Não sendo praticável a alteração da estrutura dos centros históricos, torna-se necessário encontrar alternativas que auxiliem o trabalho das equipas de socorro. Tornar as zonas estritamente pedonais, com “a colocação de equipamentos, como barreiras automáticas, para permitir apenas ao acesso a veículos autorizados”, é, para Pedro Barreirinha, uma das medidas a ter em conta. “Devolver as cidades mais à população e à mobilidade suave, no fundo”, aponta.

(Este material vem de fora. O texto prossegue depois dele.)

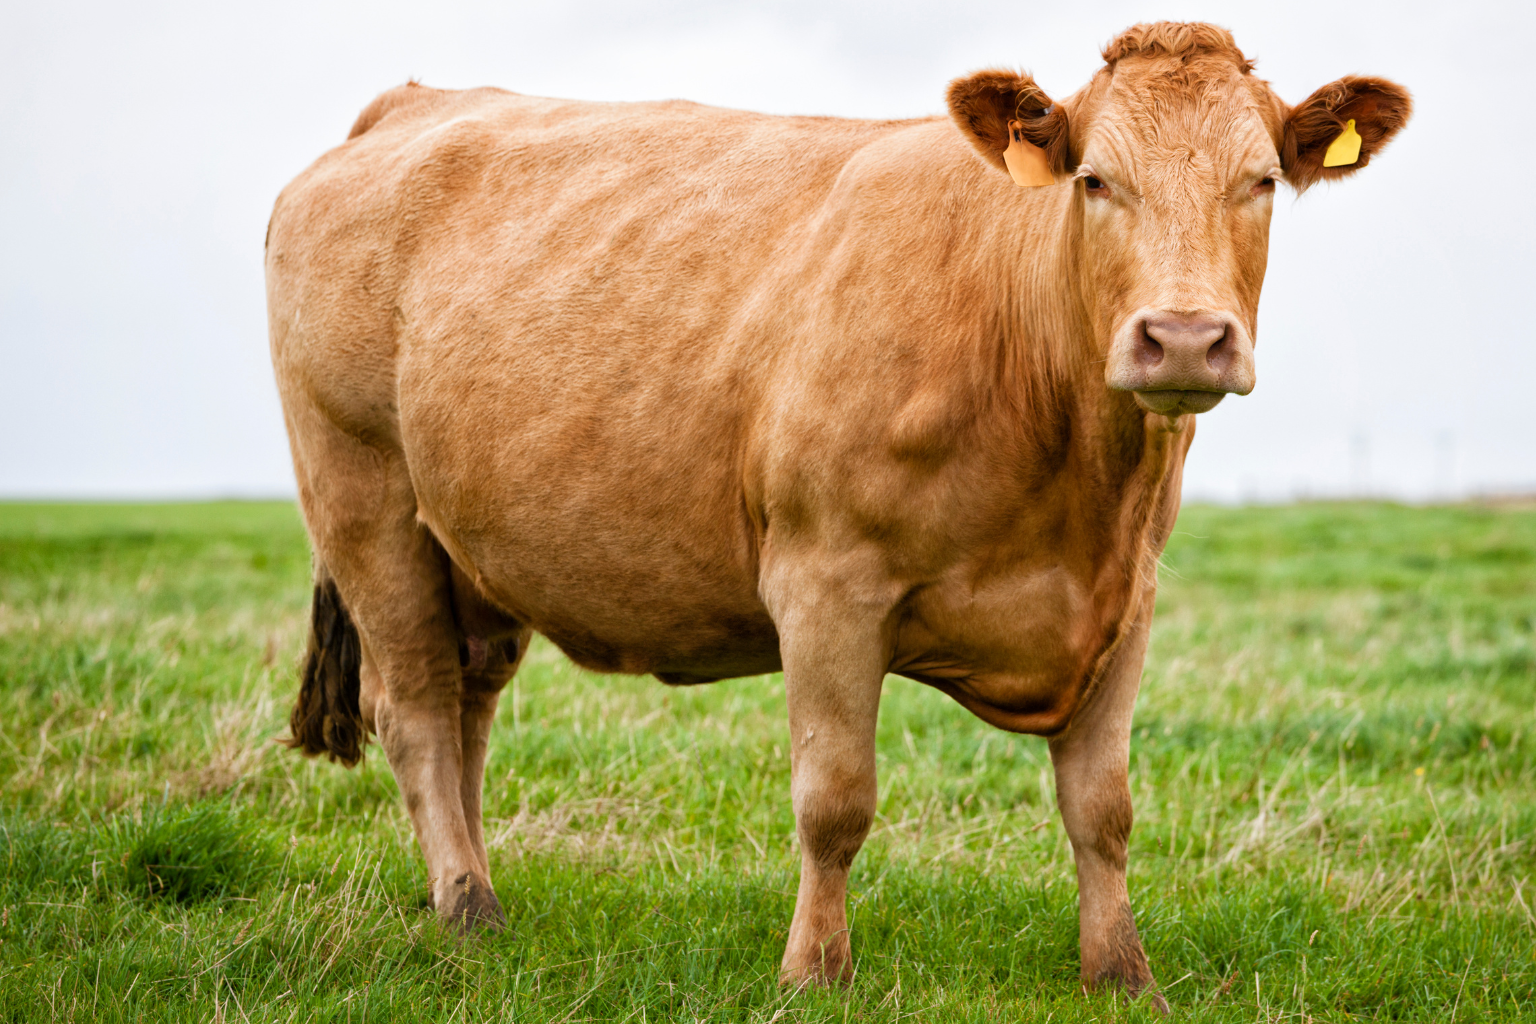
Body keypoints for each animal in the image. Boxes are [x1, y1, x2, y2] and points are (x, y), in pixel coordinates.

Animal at [266, 21, 1408, 1008]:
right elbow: (835, 800)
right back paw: (466, 905)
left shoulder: (1125, 599)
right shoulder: (824, 584)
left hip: (472, 547)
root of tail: (414, 102)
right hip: (364, 495)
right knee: (416, 707)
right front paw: (813, 973)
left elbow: (1104, 809)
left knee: (469, 706)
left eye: (1260, 181)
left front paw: (1123, 976)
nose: (1182, 338)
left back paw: (470, 897)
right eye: (1095, 180)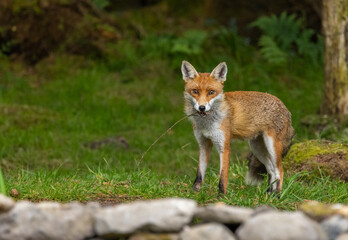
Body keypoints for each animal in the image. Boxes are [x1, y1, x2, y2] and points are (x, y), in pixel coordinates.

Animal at [182, 61, 294, 194]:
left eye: (211, 92)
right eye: (195, 91)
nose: (202, 107)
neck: (206, 124)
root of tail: (285, 106)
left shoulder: (224, 146)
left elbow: (223, 177)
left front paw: (221, 196)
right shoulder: (203, 144)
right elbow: (199, 173)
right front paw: (194, 192)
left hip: (272, 147)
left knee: (279, 171)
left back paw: (276, 195)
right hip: (257, 148)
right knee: (271, 170)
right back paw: (268, 194)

Organizar o tráfego, com a criação de baías de estacionamento, é outra das soluções, assim como levar a cabo ações de sensibilização e inspeções periódicas aos locais. Mas a mais inovadora que o especialista em planeamento regional e urbano indica é, mesmo, a instalação de “colunas secas”.

“Fazer, nos centros históricos, algo à semelhança do que existe nos edifícios de grande altura. Uma coluna seca é uma rede de incêndio toda estruturada, que não tem água. No momento do fogo, chega um veículo de combate a incêndios, liga uma mangueira de grande dimensão a essa coluna e abastece todo o prédio. Podia-se fazer o mesmo, nos centros históricos, aquando das regenerações, para a tubagem ficar enterrada”, conclui o autor da tese.